I never learned this in school, I say. This is why I travel. To come to know new things. And old things in other ways.


Learn from people, Israel tells me. They experienced it. Son historia viviendo—they are living history. But the books are necessary too. For names and dates.


La cosa es que, I begin… it’s easy to remember that the stories people tell are their own. It’s more difficult with books. Books are stories too. Each one has a perspective. But because they are written and bound we believe they are truths, facts, and we trust them . En realidad, you must find many ways to see a thing and decide for yourself which you feel is right.


Twenty three Mayan tribes exist today. Each with its own language. Each with its own style of clothes. The clothes themselves speak, showing language, tribe and town. Patterns of peacocks, of rain, of crops, of blood. The Mayan Cross is a universal symbol. Its four points represent the cardinal directions, the four colors of corn, and the four realms of social life: priest, king, artist, and the rest.
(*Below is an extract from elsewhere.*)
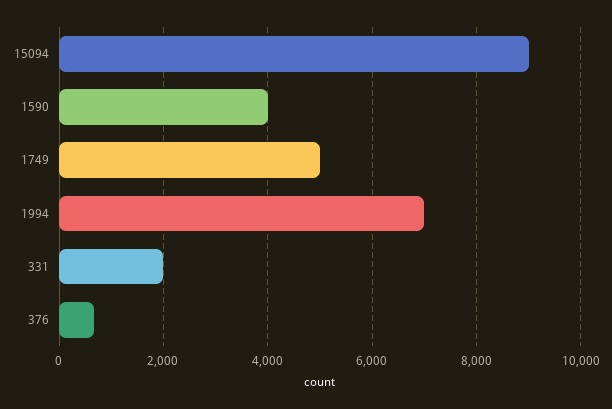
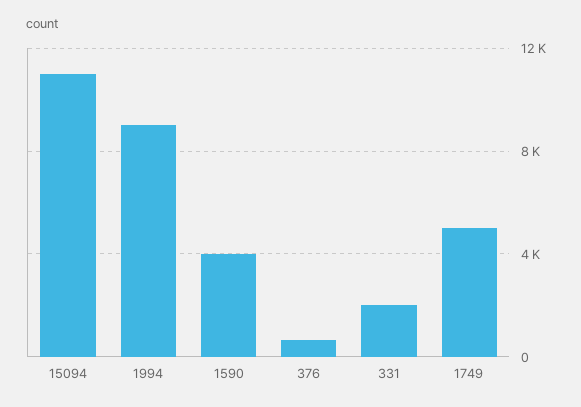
15094: 9000 -> 11000
1994: 7000 -> 9000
Ixchel Diosa is the goddess of the moon and the textile. She comes often to this world in the form of the serpent. The women wear almolongas, long, intricately designed bands around their heads to serve as snakes that connect them to her. In Guatemala, most wear the traditional dress. But still, little by little, they are losing their heritage. People come to see them as puppets and take photos, and buy trinkets, and leave. Con ojos que no vean, corazones no sientan. With eyes that do not see, the hearts do not feel. I am told that "the elders and leaders often stand fast and steady in their homes, suffering silently with sullen hatred in their eyes" as the others pass blindly by.